Roof and Abdulazeez were both cold-blooded killers. Their attacks deeply affected the citizens of Charleston and Chattanooga and, indeed, the whole country, though not always in the same ways. In particular, the Chattanooga shootings, like some similar attacks before them, stirred anti-Muslim sentiments directed at America’s entire Muslim community, a disturbing phenomenon for which there is no parallel with regard to white supremacist attacks.

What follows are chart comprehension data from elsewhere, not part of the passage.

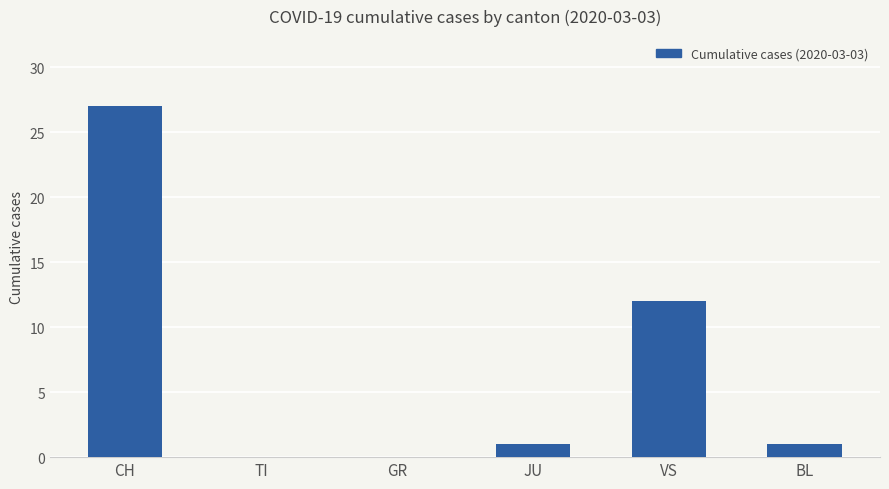

Count the number of categories in the chart.

6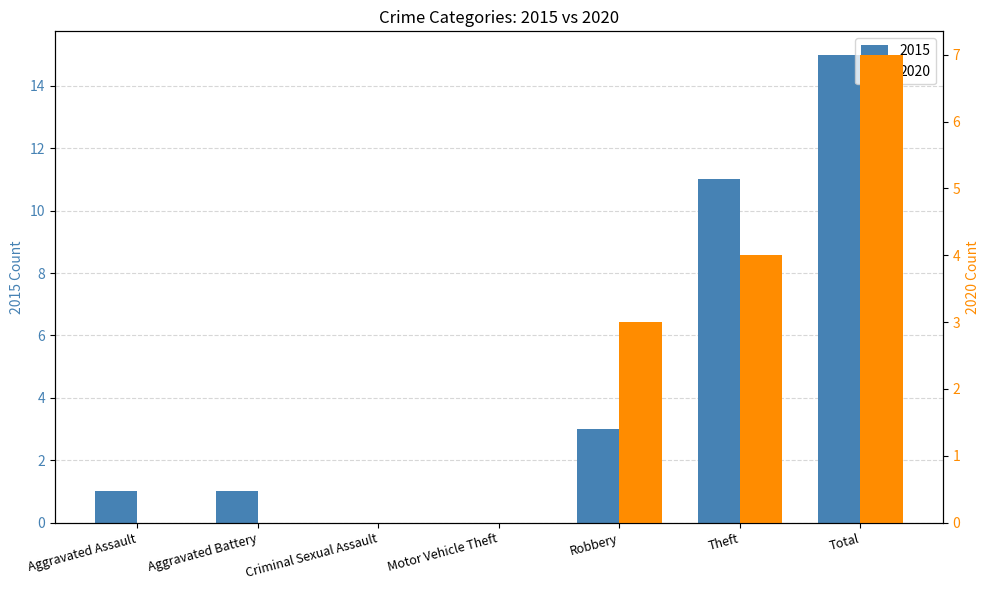

Reading left to right, list all the values displayed in this chart.

2015: Aggravated Assault=1	Aggravated Battery=1	Criminal Sexual Assault=0	Motor Vehicle Theft=0	Robbery=3	Theft=11	Total=15
2020: Aggravated Assault=0	Aggravated Battery=0	Criminal Sexual Assault=0	Motor Vehicle Theft=0	Robbery=3	Theft=4	Total=7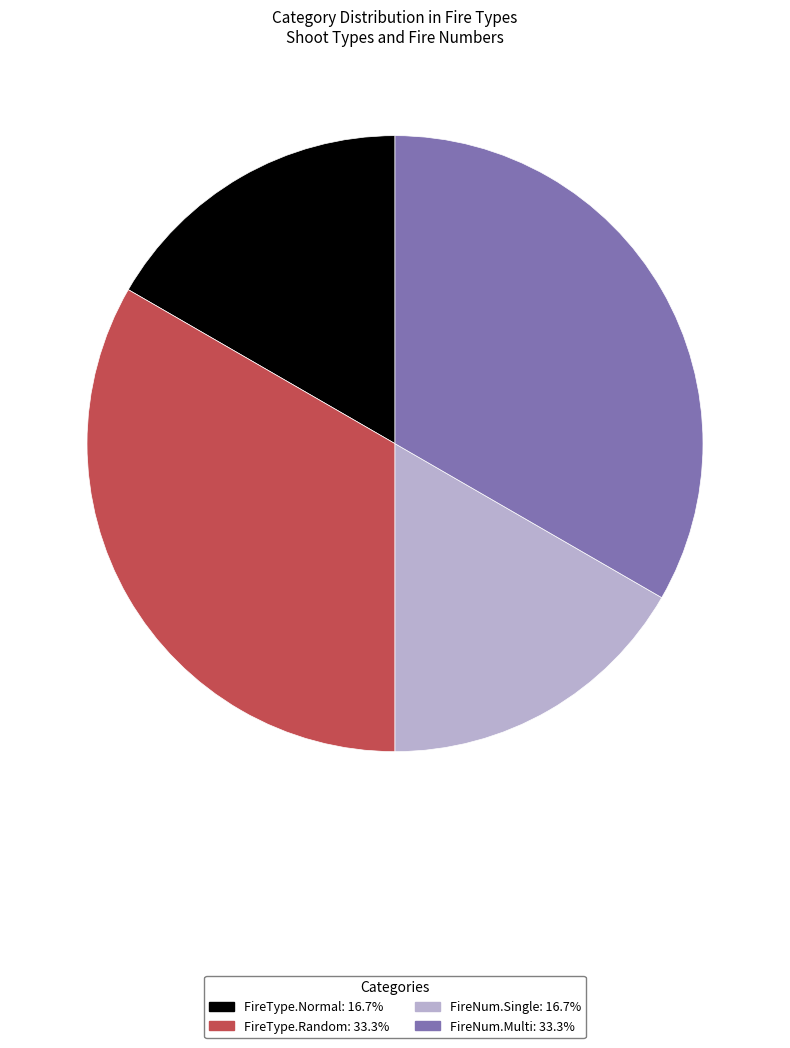

Does FireType.Normal represent more than half of the total?

No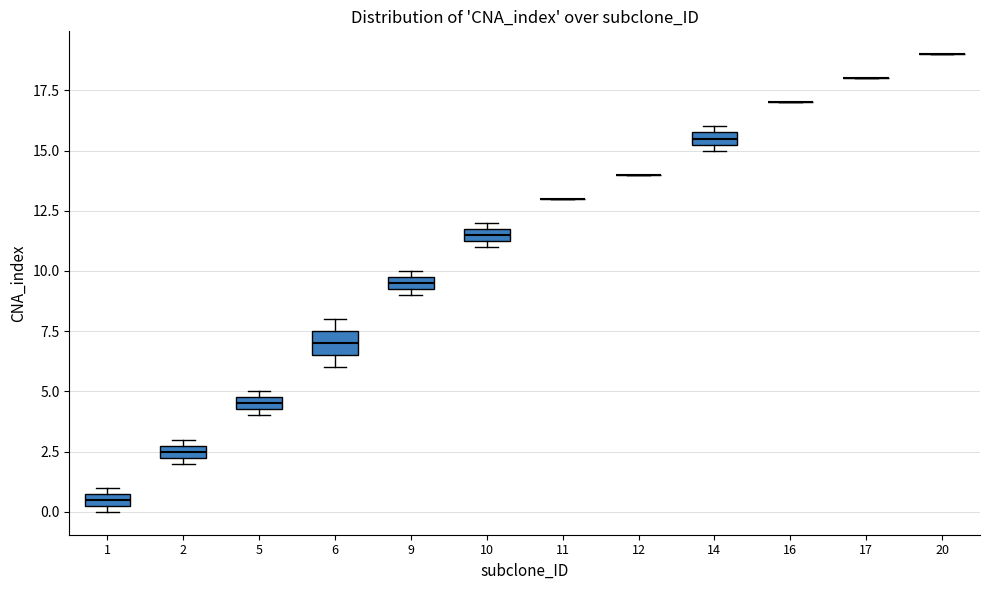

Comparing the boxes themselves (not the whiskers), which one is the tallest?

6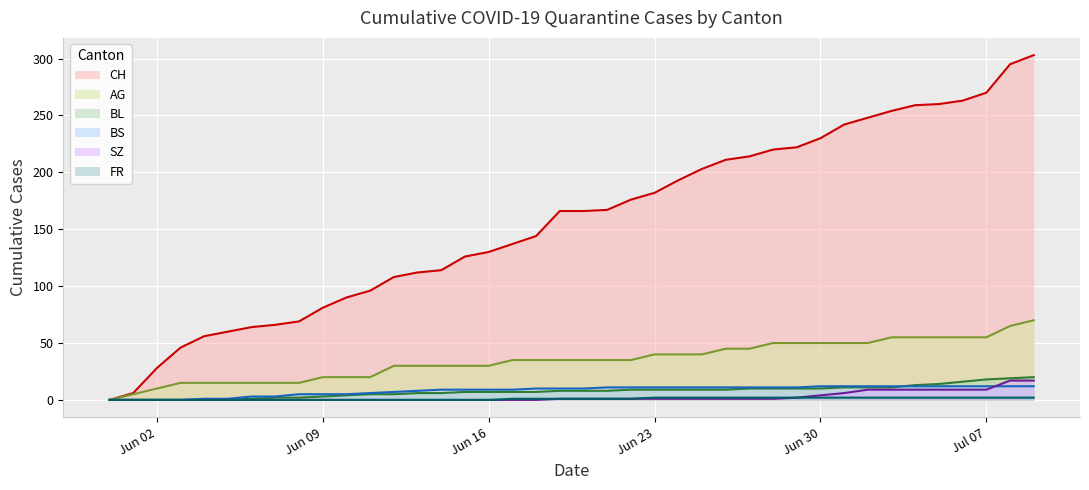

Between 2020-06-01 and 2020-06-27, which series saw the biggest shift?

CH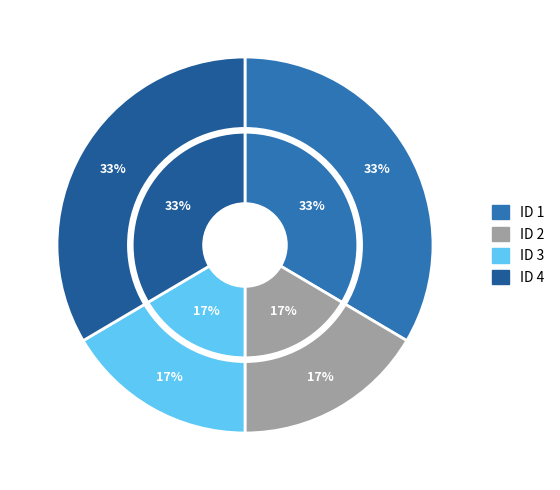

To the nearest percent, what percentage of the pie is 4?

33%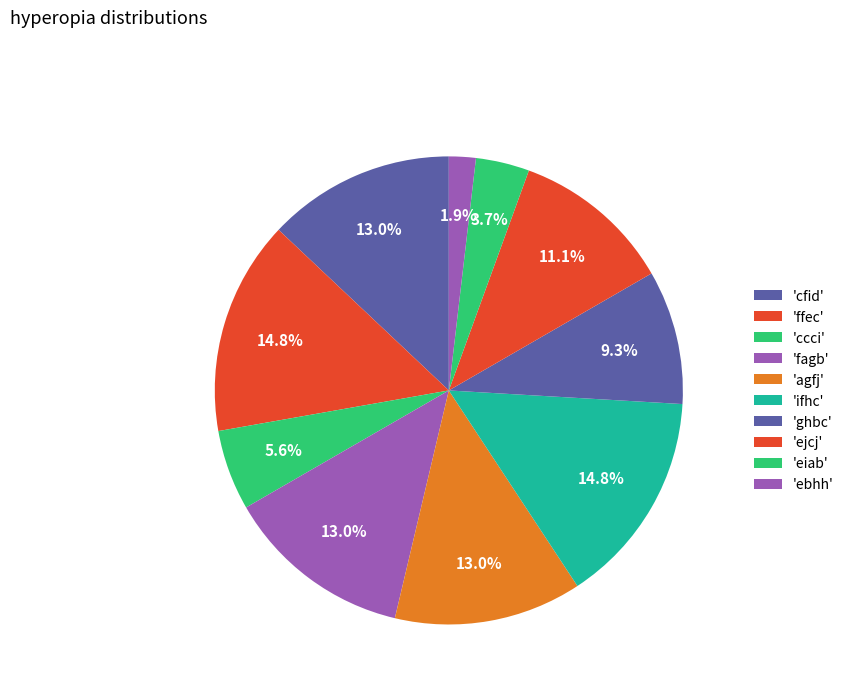

Which slice is the largest?

ffec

But their attacks were similar in that they were both essentially futile, able to achieve little but death and misery. Indeed, the reactions to the attacks illustrate just how ineffective they actually were. The Chattanooga attack, for example, inspired an outpouring of support for the U.S. military. The Charleston response was even more powerful. Far from starting a “race war,” Roof’s slaughter not only brought Charlestonians of all races together but also resulted in a bipartisan effort to remove the Confederate flag from the South Carolina capitol.
American extremists, of whatever stripe, can hurt and even kill, but the one thing they can’t do is win.
Mr. Segal is an authority on Islamic extremism and terrorism in the United States; Dr. Pitcavage is an expert on right-wing extremism and terrorism in the United States.